**Work to complete**.
Every line holding the string "artifactId" is to be copied from the entries below.

**Given entries**.
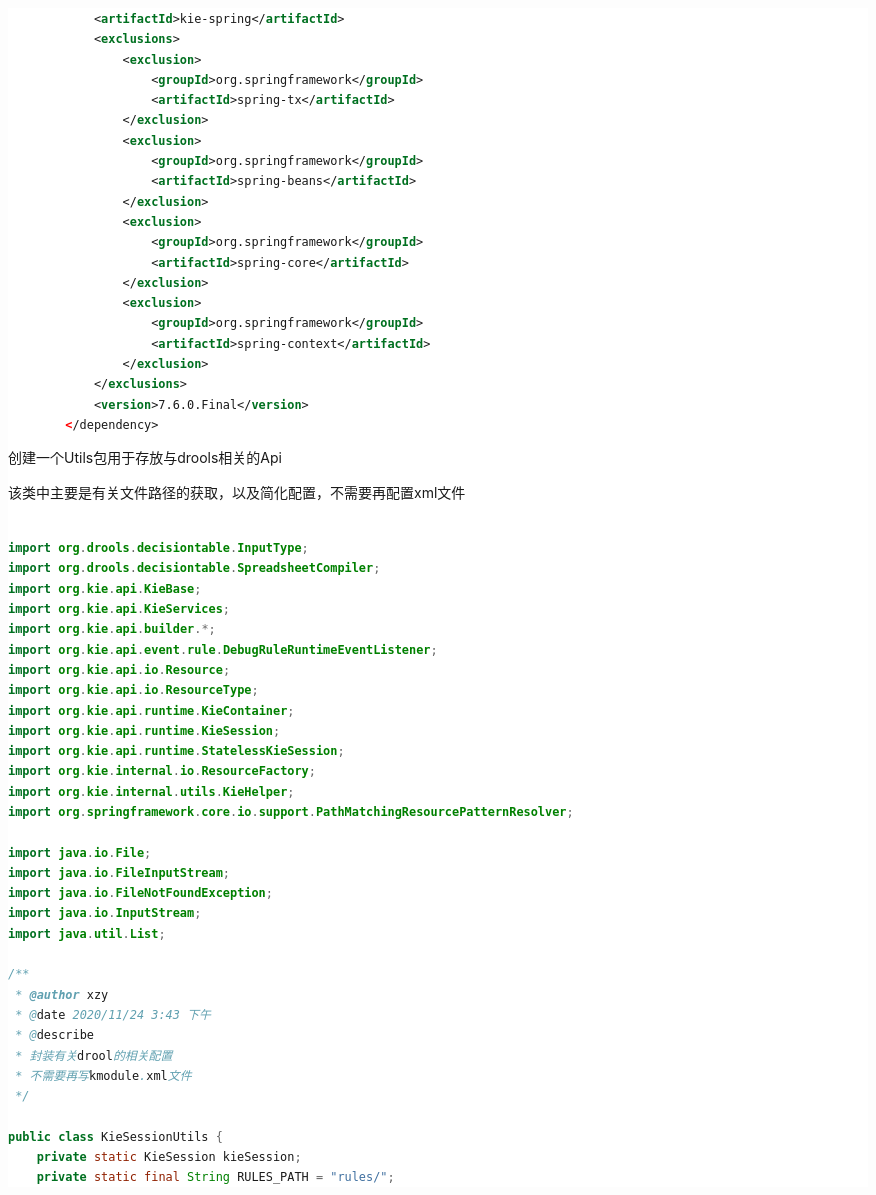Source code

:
 ```xml
            <artifactId>kie-spring</artifactId>
            <exclusions>
                <exclusion>
                    <groupId>org.springframework</groupId>
                    <artifactId>spring-tx</artifactId>
                </exclusion>
                <exclusion>
                    <groupId>org.springframework</groupId>
                    <artifactId>spring-beans</artifactId>
                </exclusion>
                <exclusion>
                    <groupId>org.springframework</groupId>
                    <artifactId>spring-core</artifactId>
                </exclusion>
                <exclusion>
                    <groupId>org.springframework</groupId>
                    <artifactId>spring-context</artifactId>
                </exclusion>
            </exclusions>
            <version>7.6.0.Final</version>
        </dependency>

```



创建一个Utils包用于存放与drools相关的Api

该类中主要是有关文件路径的获取，以及简化配置，不需要再配置xml文件

```java

import org.drools.decisiontable.InputType;
import org.drools.decisiontable.SpreadsheetCompiler;
import org.kie.api.KieBase;
import org.kie.api.KieServices;
import org.kie.api.builder.*;
import org.kie.api.event.rule.DebugRuleRuntimeEventListener;
import org.kie.api.io.Resource;
import org.kie.api.io.ResourceType;
import org.kie.api.runtime.KieContainer;
import org.kie.api.runtime.KieSession;
import org.kie.api.runtime.StatelessKieSession;
import org.kie.internal.io.ResourceFactory;
import org.kie.internal.utils.KieHelper;
import org.springframework.core.io.support.PathMatchingResourcePatternResolver;

import java.io.File;
import java.io.FileInputStream;
import java.io.FileNotFoundException;
import java.io.InputStream;
import java.util.List;

/**
 * @author xzy
 * @date 2020/11/24 3:43 下午
 * @describe
 * 封装有关drool的相关配置
 * 不需要再写kmodule.xml文件
 */

public class KieSessionUtils {
    private static KieSession kieSession;
    private static final String RULES_PATH = "rules/";

```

**Answer to this problem**.
            <artifactId>kie-spring</artifactId>
                    <artifactId>spring-tx</artifactId>
                    <artifactId>spring-beans</artifactId>
                    <artifactId>spring-core</artifactId>
                    <artifactId>spring-context</artifactId>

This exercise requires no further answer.